Over the last six months in Core, we analysed over 300m online video impressions in Ireland and found some alarming statistics:
• 75% of ads are skipped when the consumer is given the option;
• Completion rates for ads longer than 30 seconds is 14%;
• Completion rates for ads longer than 20 seconds is 42%.
In parallel, our research team also surveyed 1,000 people and organised eight focus groups to obtain people’s perceptions of the online video market. Once again, the outcome was not positive:
• 60% are concerned there is too much video on demand advertising;
• 68% are concerned video on demand advertising will continue to increase;
• 35% get frustrated with video on demand advertising, as they want to watch their programme;
• 75% will try to skip the ad;
• 80% will skip the VOD advert in less than 20 seconds.
In summary, users are getting more frustrated than ever with online video as advertising budgets increasingly move to these platforms. And potentially we are now at crisis point, as bad practices are starting to have an impact on both video players and the brands themselves.
We Are At a Crossroads
Even though consumers are getting more frustrated, the possibility of moving their behaviour to a paid or subscription model, such as Netflix, is less likely in the short-term.
From our research, the average price they are willing to pay for paid video content online is €8.10 per month. This would exclude them from most online platforms. Amazon Prime’s hybrid model is a viable alternative, but we believe a fully ad-funded model, as with RTE’s Player or Facebook, is still the future of the industry.
So, What’s Next for Advertisers?
With this in mind, the advertising industry must work to improve the online video experience. There is no doubt that viewers will continue to migrate to online platforms, so now is the time for a different approach.

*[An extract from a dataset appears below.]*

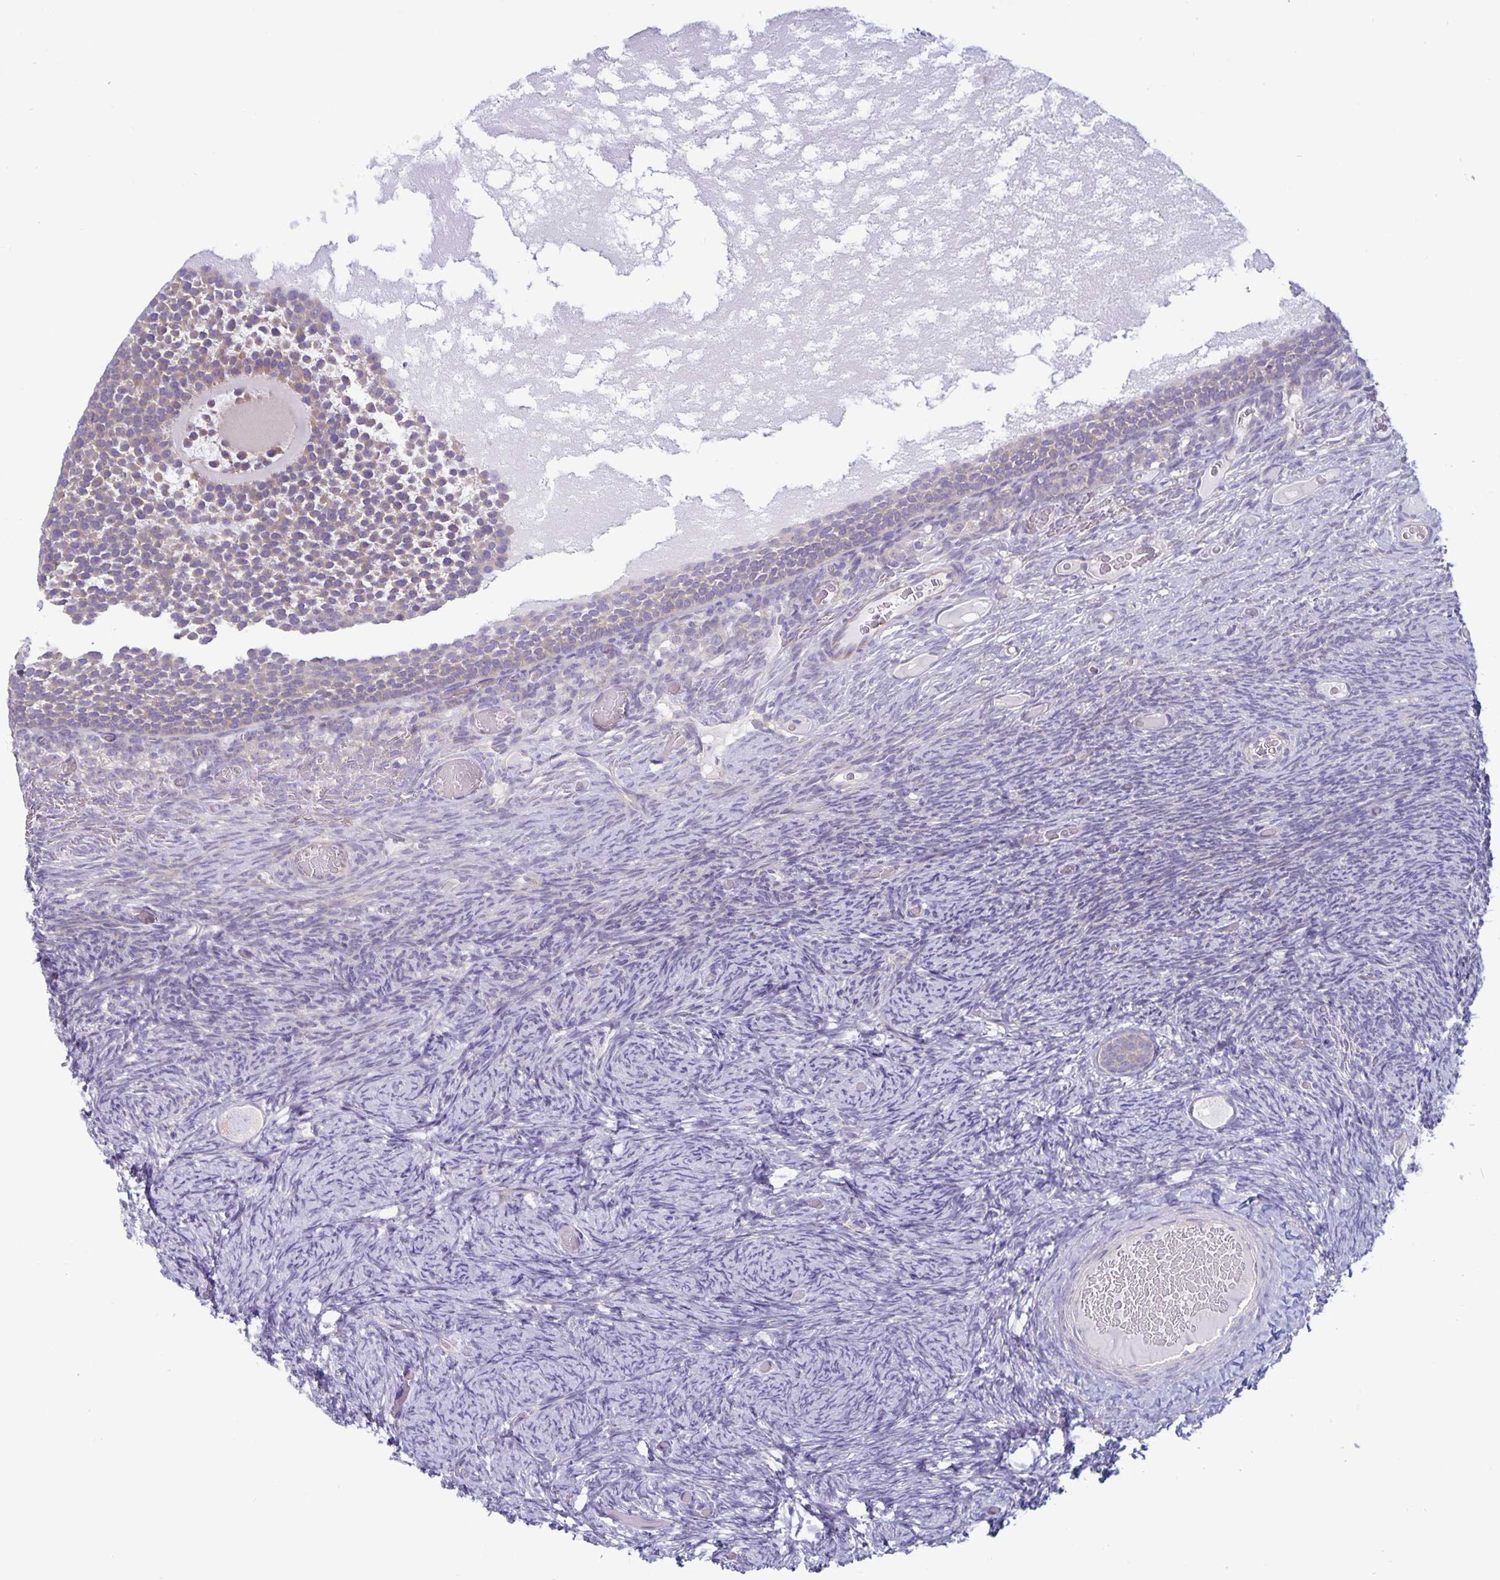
{"staining": {"intensity": "weak", "quantity": "<25%", "location": "cytoplasmic/membranous"}, "tissue": "ovary", "cell_type": "Follicle cells", "image_type": "normal", "snomed": [{"axis": "morphology", "description": "Normal tissue, NOS"}, {"axis": "topography", "description": "Ovary"}], "caption": "Immunohistochemistry of unremarkable human ovary exhibits no staining in follicle cells.", "gene": "PLCB3", "patient": {"sex": "female", "age": 34}}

To avoid intrusive behaviour in the online video market, we are proposing that advertisers follow these standard guidelines when creating their video strategy:
• Tailor your content to the platform for best user-experience.

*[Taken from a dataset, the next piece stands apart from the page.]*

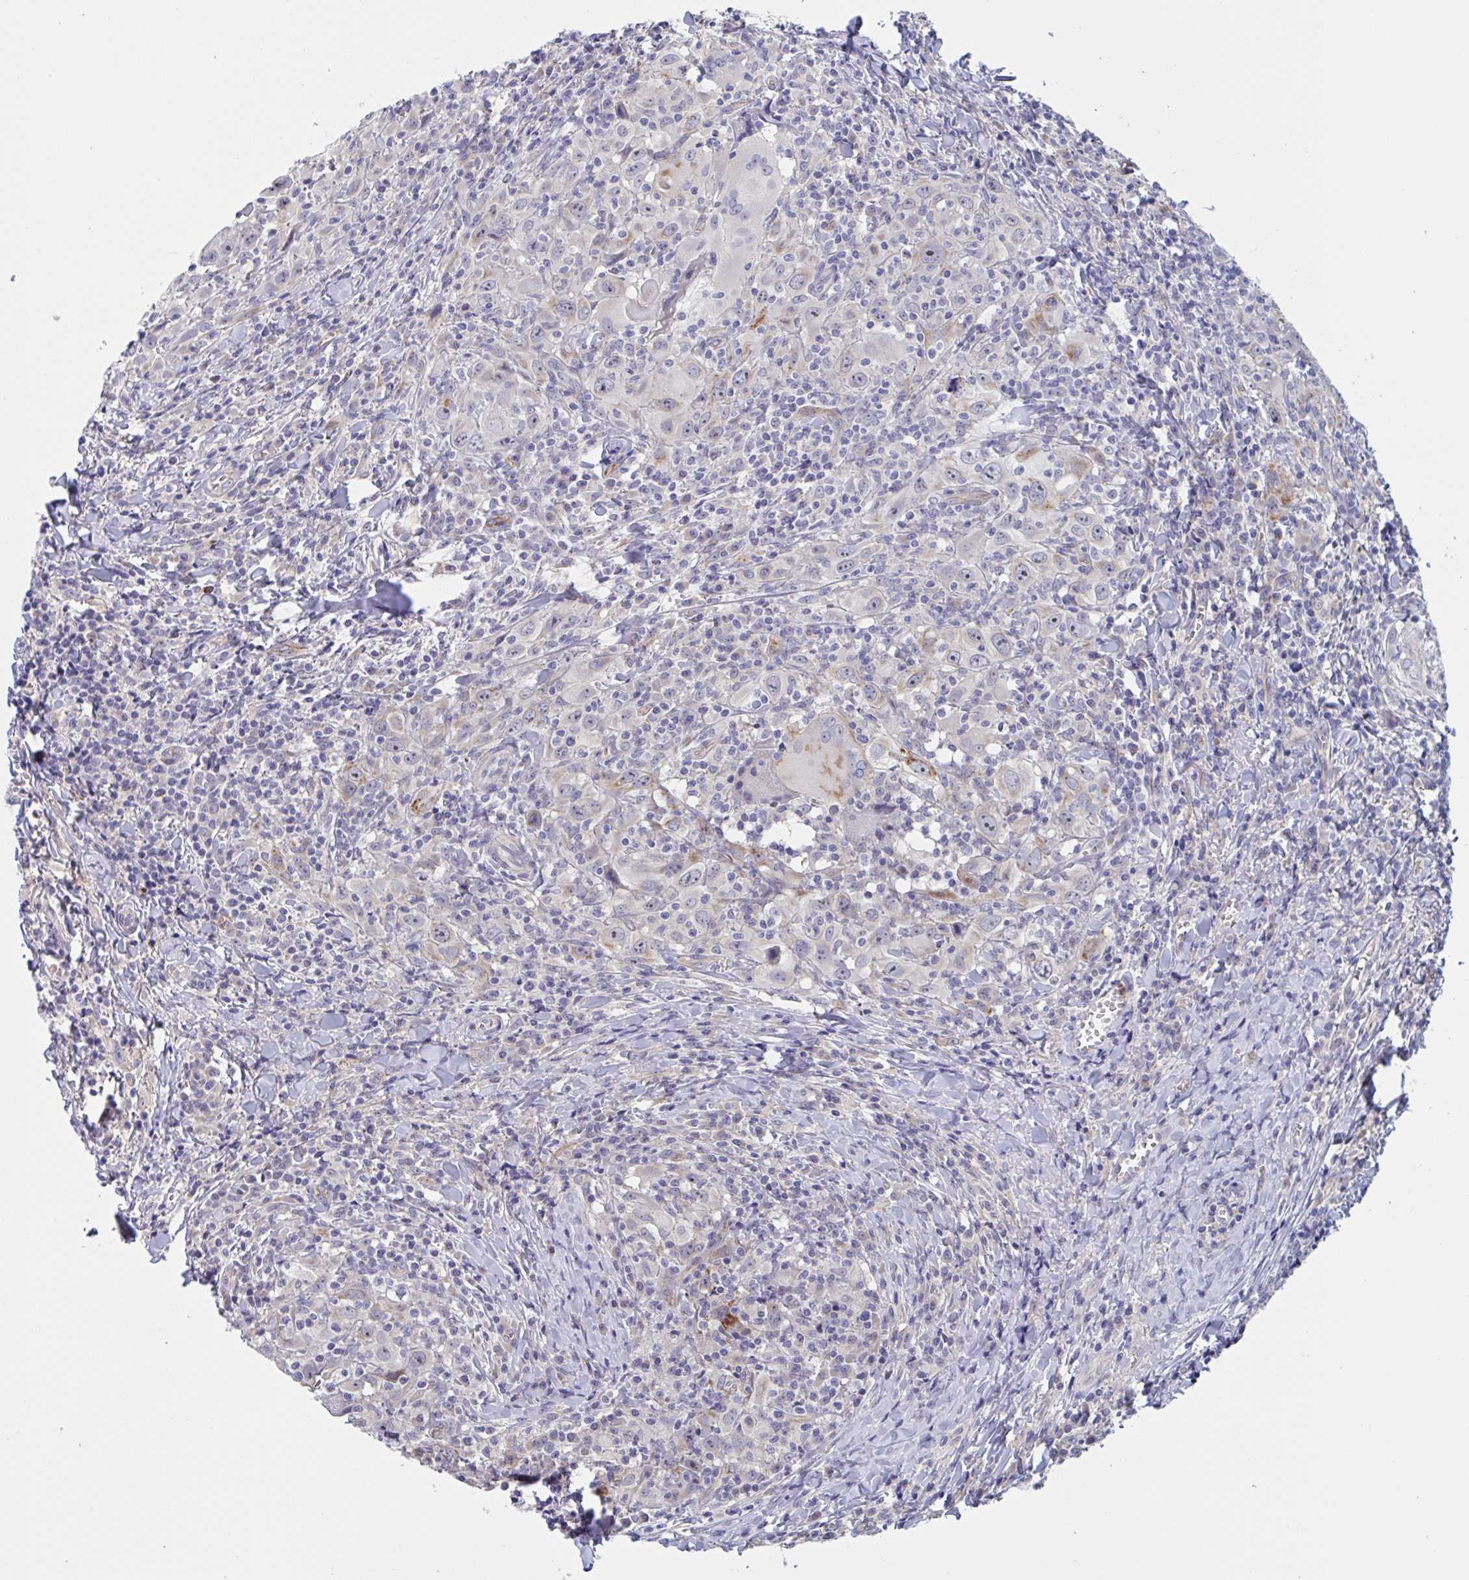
{"staining": {"intensity": "strong", "quantity": "<25%", "location": "cytoplasmic/membranous"}, "tissue": "head and neck cancer", "cell_type": "Tumor cells", "image_type": "cancer", "snomed": [{"axis": "morphology", "description": "Squamous cell carcinoma, NOS"}, {"axis": "topography", "description": "Head-Neck"}], "caption": "Tumor cells reveal medium levels of strong cytoplasmic/membranous staining in approximately <25% of cells in human head and neck squamous cell carcinoma.", "gene": "ST14", "patient": {"sex": "female", "age": 95}}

The following lengths are recommended based on our data analysis:
• 10 seconds for short-form (less than 15 mins);
• 20 seconds for long-form (15 mins +);
• Include branding or call to action at the start of the ad – remember, 75% of people skip ads on YouTube.
By 2020, it is predicted that more than 35% of video consumption will occur online. Small, but significant changes are already occurring across key demographics which advertisers are still not embracing. If 50% of ad copy online is still based on linear TV, the potential of damaging the perception of your brand to consumers is higher than ever. If this isn’t actioned soon, consumers will be pushed to paid channels reducing the opportunity to advertise across one of the most powerful media channels.